Garry Sobers Biography
He was a freak of nature, the likes of whom the world has never been seen before or since.
Ray Robinson called him “evolution’s ultimate specimen of cricketers.” CLR James, known for his emancipation-linked hyperboles, went further, marking him “the living embodiment of centuries of tortured history… a West Indian cricketer, not merely a cricketer from the West Indies.”
Superlatives tripped liberally from tongues and pen of even the most prosaic and conservative chroniclers of the game, especially during the two decades when Garry Sobers reigned supreme. His giant shadow stretched across every department of the game, his mastery lending sparkle to every specialisation ever eked out of cricket — bar wicket-keeping, perhaps because he was never asked to constrain his versatility in big gloves.

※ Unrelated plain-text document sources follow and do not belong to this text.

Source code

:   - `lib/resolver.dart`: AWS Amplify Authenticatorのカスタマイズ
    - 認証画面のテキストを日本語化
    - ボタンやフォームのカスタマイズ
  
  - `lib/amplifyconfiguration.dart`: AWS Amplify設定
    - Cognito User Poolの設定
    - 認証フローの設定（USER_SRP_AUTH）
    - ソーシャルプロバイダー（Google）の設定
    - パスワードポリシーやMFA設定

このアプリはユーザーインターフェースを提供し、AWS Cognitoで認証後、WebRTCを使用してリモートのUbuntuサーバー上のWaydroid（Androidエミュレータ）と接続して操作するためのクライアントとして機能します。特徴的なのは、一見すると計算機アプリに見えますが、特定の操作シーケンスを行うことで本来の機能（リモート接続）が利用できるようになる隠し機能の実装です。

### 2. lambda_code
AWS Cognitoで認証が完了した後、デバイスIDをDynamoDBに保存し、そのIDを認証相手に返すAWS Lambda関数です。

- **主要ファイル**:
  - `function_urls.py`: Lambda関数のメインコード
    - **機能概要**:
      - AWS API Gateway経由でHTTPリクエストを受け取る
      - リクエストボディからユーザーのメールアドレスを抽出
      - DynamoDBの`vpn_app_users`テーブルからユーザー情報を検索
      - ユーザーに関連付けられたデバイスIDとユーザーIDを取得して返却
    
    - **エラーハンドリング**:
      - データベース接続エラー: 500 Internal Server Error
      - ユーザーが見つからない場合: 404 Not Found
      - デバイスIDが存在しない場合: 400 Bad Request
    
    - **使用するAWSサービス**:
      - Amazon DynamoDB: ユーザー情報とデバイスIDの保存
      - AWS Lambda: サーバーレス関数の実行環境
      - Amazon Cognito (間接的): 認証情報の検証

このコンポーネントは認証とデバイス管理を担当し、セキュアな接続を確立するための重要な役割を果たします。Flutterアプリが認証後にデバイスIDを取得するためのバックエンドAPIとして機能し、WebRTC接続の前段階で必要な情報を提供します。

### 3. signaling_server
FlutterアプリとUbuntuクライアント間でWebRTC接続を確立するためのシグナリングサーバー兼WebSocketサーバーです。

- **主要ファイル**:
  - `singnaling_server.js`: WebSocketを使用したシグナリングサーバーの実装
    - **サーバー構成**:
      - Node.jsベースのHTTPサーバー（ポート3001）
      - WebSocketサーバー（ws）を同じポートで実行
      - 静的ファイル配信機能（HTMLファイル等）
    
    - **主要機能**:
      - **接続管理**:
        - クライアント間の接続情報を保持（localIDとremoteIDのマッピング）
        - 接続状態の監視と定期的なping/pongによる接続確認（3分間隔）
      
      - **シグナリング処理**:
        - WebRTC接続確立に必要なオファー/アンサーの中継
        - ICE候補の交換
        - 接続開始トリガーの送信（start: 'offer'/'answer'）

As a batsman he was undoubtedly the best in the world in his times, certainly the most sublime attacking stroke-player, and till this day stands as one of the most supreme wielders of the willow across the entire history of the game. As a bowler, there have been many better, but none as versatile. He could take the new ball, run in quick and make it dart about. When the ball was older, he could spin it in time honoured orthodox manner. Or he could resort to turning it from the back of his hand, sharply and in both ways. And as a fielder, he could pouch half-chances in the slip, and at leg-slip grab even those which did not register as any fraction of a chance at all. If, for the sake of variety he was placed in the covers, he could chase like a greyhound and pick up and throw in one action, searing, flat and accurate. He was undoubtedly the greatest all-round fielder of the era, perhaps of all-time.
The king that he was on the field, he was a reluctant leader. Sobers the night-owl was never one for discipline or curfew, and he was not going to impose it on his team. Moreover he had no time for inter-island politics — so abundant in West Indies cricket. He could spend the night in a bar and walk out to score Test hundreds, but this was not the ideal approach for leadership. He was a canny captain, but his sometimes curious attitude and decisions led to criticism, and at least once an infamous defeat.
When he ended his career, he was the highest run-getter in Test cricket, with the highest individual score in an innings. From the 365 not out which was his first ever Test century to the 254 against Rest of The World which left Dennis Lillee gaping with admiration, interspersed with the six sixes in an over off Maloclm Nash, he was a batsman who comes once in several life times. However, he also finished as the second-highest wicket taker for West Indies and third in the world on the table of catches held by non-wicketkeepers.